The International Guild of Heralds is another creature of The Great War. Created in 528 CE, during The Treaty of Amiens, the “Unification Document”, as it was styled, unified the national “Heraldic Colleges” of the participating countries. Each national colleges became a member guild. Heraldic conventions were codified into a new International Heraldic Standard; ambassadorial status was granted to all guild members of journeyman status or above, with apprentices covered by the status of their masters. In truth, these changes were more ceremonial than anything else, as the heraldic standards of blazonry were pretty much uniform anyway, as was genealogical notation. What few changes were made, were at the margins. The one thing the unification did do, was to clarify the definition of ambassadorial immunity, and make it applicable throughout the modern world. Heralds were to remain neutral in all matters under their care; they were messengers, not diplomats; record keepers, not judicial or political partisans. So long as a herald stayed within their purview, they were non-combatants, they were to be neither attacked or imprisoned for discharging the duties of their office. That was the bargain struck.

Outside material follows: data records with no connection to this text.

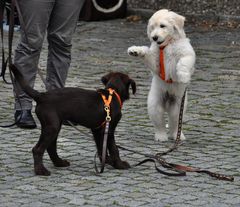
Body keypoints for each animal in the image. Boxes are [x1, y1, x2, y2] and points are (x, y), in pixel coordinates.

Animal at [127, 9, 195, 142]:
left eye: (162, 26)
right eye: (152, 28)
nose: (154, 37)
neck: (166, 45)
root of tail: (168, 101)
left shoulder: (187, 53)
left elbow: (183, 63)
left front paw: (183, 76)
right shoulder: (156, 62)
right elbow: (147, 53)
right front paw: (136, 50)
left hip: (178, 106)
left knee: (175, 123)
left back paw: (177, 136)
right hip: (155, 104)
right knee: (160, 124)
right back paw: (161, 137)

Since the war’s end, not only has the number of participating countries grown, so has the scope of the guild’s charge. It’s duties now cover:
- Genealogical record keeping, including deaths, births, marriages, divorces, knighthoods, changes in peerage, etc.

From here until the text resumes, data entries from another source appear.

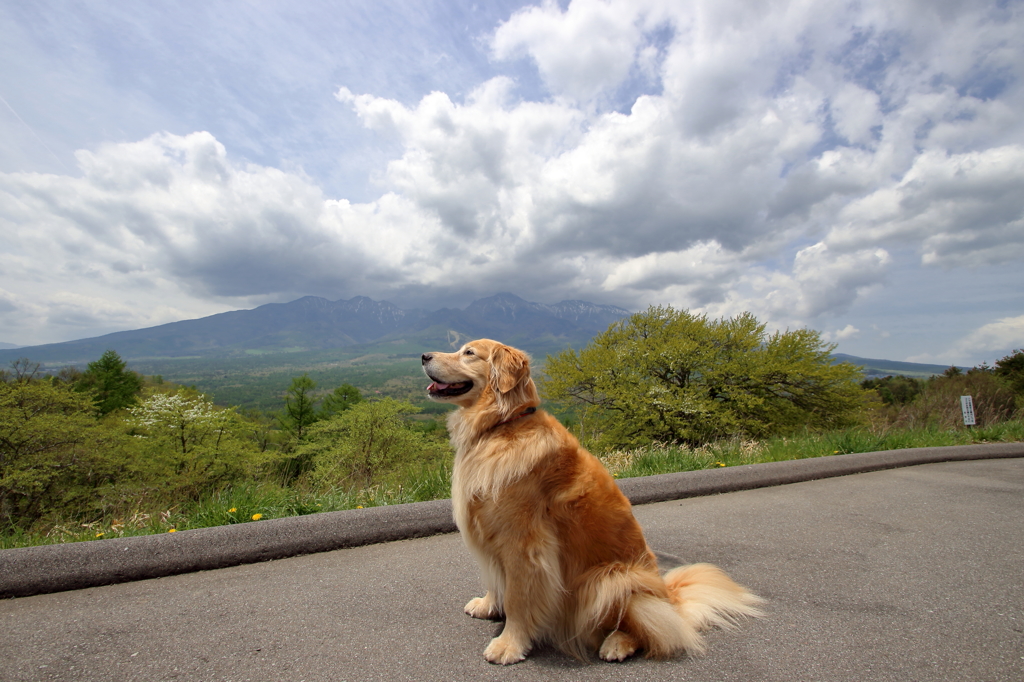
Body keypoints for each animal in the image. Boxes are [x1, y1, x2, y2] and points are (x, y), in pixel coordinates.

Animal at [417, 337, 761, 659]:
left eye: (469, 353)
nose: (423, 355)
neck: (500, 426)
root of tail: (670, 598)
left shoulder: (523, 542)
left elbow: (517, 596)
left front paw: (509, 643)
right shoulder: (490, 532)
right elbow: (494, 578)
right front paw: (489, 605)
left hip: (609, 580)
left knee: (652, 629)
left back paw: (618, 644)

- Land patents, title records, and infeudations, including the surveying and platting (the actual work is usually contracted out) as well as maintenance of deeds and titles.
- Ambassadorial duties include:
- Courier duties on behalf of local, regional, national and international governmental bodies.
- Treaty negotiations.
- Ceasefire negotiations.
- Legal service of process.
These duties, and the powers of immunity that go with them, are now virtually universally recognized, even by countries that have not formally agreed to the international convention.